§ **Required work**
The lines to repeat are those below from the one containing "left hip: (360, 223)" down to the one containing "right back paw: (348, 263)", both included; reproduce them exactly and nothing else.

§ **Given information**
=== Begin Enclosure ===
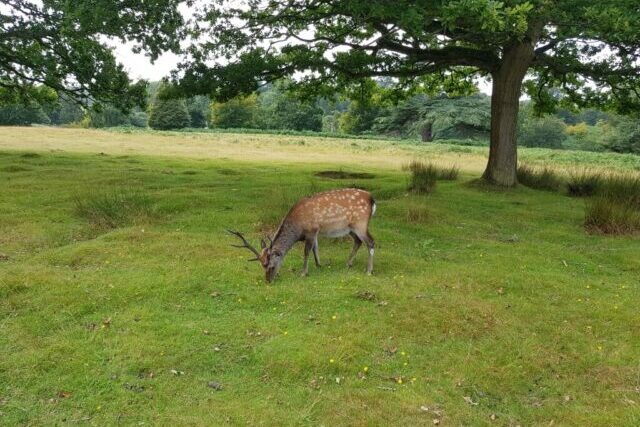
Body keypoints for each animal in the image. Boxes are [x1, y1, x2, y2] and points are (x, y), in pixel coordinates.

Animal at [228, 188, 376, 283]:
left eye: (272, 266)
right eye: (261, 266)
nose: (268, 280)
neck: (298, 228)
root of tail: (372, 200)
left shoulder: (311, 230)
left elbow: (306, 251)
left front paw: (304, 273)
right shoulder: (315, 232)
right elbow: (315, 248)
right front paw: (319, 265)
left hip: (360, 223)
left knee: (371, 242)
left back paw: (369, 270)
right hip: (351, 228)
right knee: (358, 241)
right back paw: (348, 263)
=== End Enclosure ===
=== Begin Enclosure ===
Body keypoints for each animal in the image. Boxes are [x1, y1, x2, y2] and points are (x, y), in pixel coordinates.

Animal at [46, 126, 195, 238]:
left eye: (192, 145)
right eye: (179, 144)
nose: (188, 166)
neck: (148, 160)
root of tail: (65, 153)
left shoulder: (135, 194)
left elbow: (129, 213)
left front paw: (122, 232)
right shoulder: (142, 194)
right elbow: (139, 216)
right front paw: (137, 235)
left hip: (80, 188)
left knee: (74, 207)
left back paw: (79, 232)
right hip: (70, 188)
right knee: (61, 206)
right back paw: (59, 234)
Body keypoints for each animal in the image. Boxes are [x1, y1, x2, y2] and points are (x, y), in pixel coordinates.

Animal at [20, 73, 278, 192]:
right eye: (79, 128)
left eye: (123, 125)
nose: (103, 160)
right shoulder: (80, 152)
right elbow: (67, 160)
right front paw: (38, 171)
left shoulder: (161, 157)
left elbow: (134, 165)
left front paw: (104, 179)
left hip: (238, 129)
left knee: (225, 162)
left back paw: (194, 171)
=== End Enclosure ===
=== Begin Enclosure ===
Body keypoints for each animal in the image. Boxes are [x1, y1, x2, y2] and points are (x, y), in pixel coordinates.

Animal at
=== End Enclosure ===
§ **Your response**
left hip: (360, 223)
left knee: (371, 242)
left back paw: (369, 270)
right hip: (351, 228)
right knee: (358, 241)
right back paw: (348, 263)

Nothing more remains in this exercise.